私が本橋さんと一緒に仕事をしたのは、画家富山妙子さんが、金芝河に捧げるスライド『しばられた手の祈り』(一九七八年・火種プロ)であり、彼は映像を、私は構成を担当した。富山さんのリトグラフの接写、コラージュ、新聞の接写、金芝河の写真複製に加えて、彼がとった金大中氏の大統領選挙戦のときの大群衆の写真を使った。それは金大中氏を前景に数十万人をフレームにおさめた構図であり、おそらく、韓国人報道陣にとっても最良の足場からとったものに違いなかった。大群衆の視線と興奮が金大中氏に集中しているその焦点に彼のカメラがあった。私は彼のその足場にひそかに驚いた。
写専をでて間もなく、筑豊に上野英信さんを訪ねたとき、彼を当節、群をなして炭鉱を撮りにきたカメラマンたちのひとりと見ていた上野さんは「ひどく無造作に極貧の炭鉱離職者の家庭に住み込んだり、山奥の盗掘の小ヤマにさがったり、かと思えば離職者の吹きだまりである北九州工業地帯の労働下宿にもぐりこんだりした」と、彼の四年間を誌している。

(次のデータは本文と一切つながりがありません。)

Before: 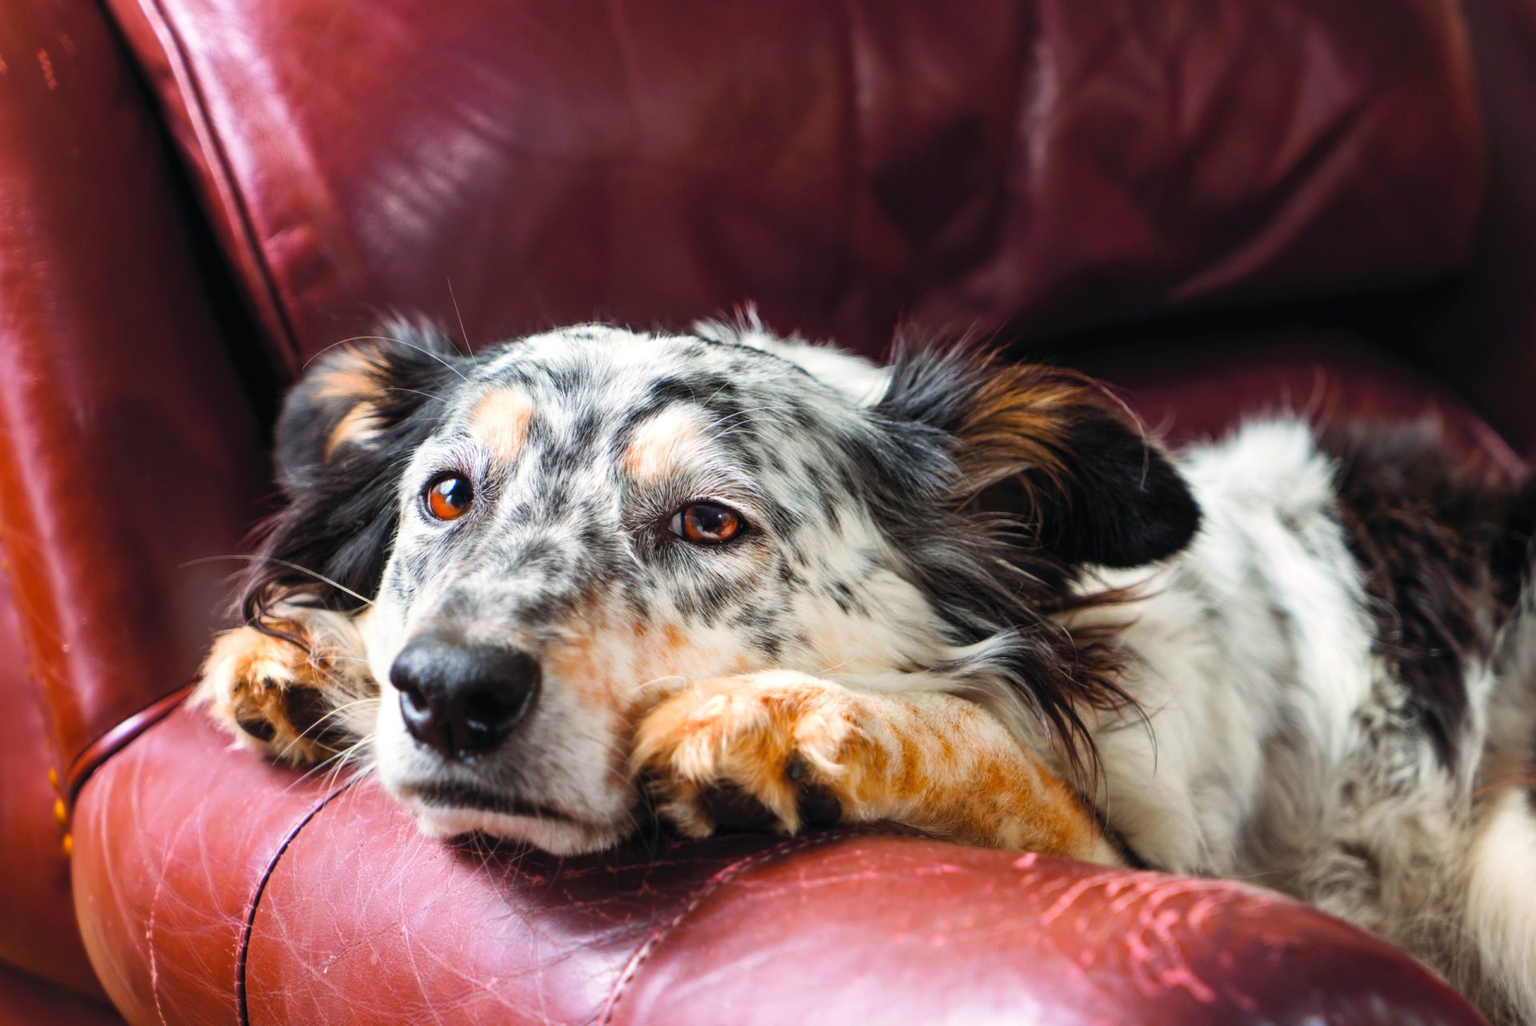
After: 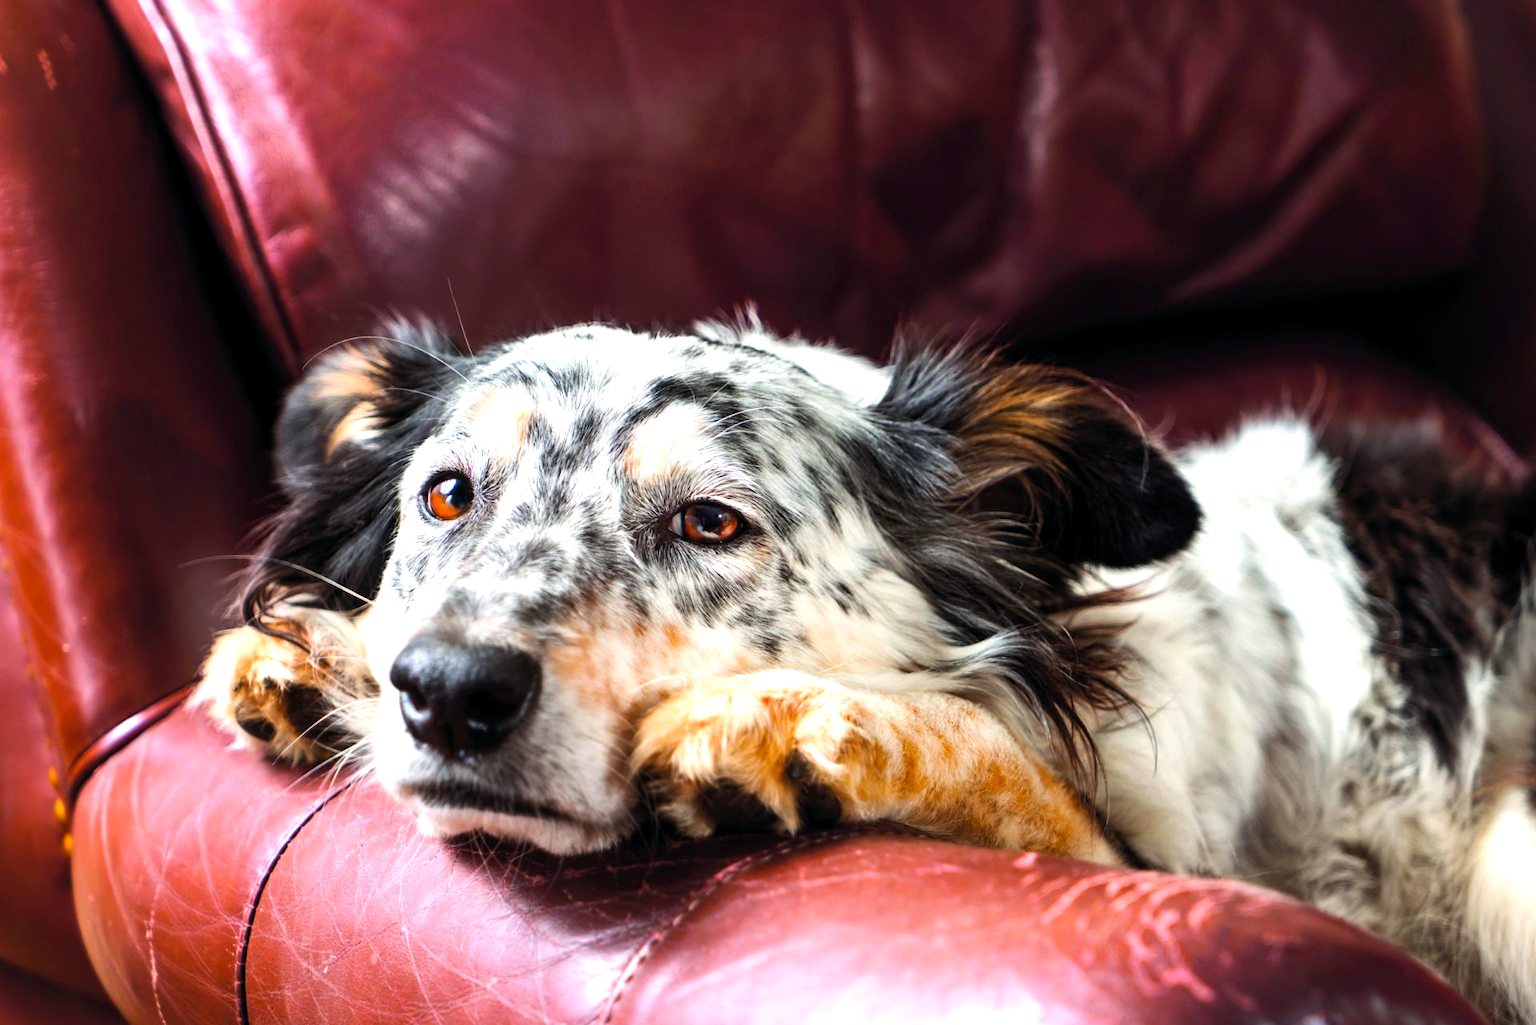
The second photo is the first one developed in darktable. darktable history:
exposure: black level correction 0.002, exposure 0.15 EV, compensate highlight preservation false
tone equalizer: -8 EV -0.417 EV, -7 EV -0.389 EV, -6 EV -0.333 EV, -5 EV -0.222 EV, -3 EV 0.222 EV, -2 EV 0.333 EV, -1 EV 0.389 EV, +0 EV 0.417 EV, edges refinement/feathering 500, mask exposure compensation -1.57 EV, preserve details no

小沢昭一さんとの大衆芸能の記録の仕事から生まれた「サーカスの時間」も足かけ五年、ここには人びとの記録の背景にあるテントや楽屋裏に踏み板、木箱の椅子、ビニールの敷き物、吊りロープにまで、彼の記憶が残っている。それも主役といいた気なフレームで画中の人物とそれらは分離されることはなかった。それらの空間における人びととの時間のぬくもり、関係しあった生理的記憶がやさしく定着されていた。
こんどの上野駅連作もひとと駅との接点が主題である。背景のない人物はなく、人物のない空間はない。旅客者が長い年月、使いこなしてきた駅が画かれている。今回、その構成をたのまれた私は「上野駅の終焉にかろうじて間に合ったな」と思う。本橋さんはこの人間的な広場は残ってほしいという。
管理されつくした東京駅、金に換えうるスペースは売りつくした新宿駅のようになってほしくないともいう。しかしこの空間は、国鉄解体の巨大な波によって消滅する運命をまぬがれ得ないと思う。ぬくもりの残る駅のダブダブは削りとられるだろう。だがもし、後に、都市、広場、駅と人間、このマカ不思議なるものの生理があらためて論じられる日がくるとすれば、本橋さんの写真は、いくたびも顧みられるにちがいない。駅の間、人の間、時間の間。それらをたばねて「上野駅の幕間」(現代書館版=四月中旬刊行予定)と題名をつけた。愛惜と無念とこもごもである。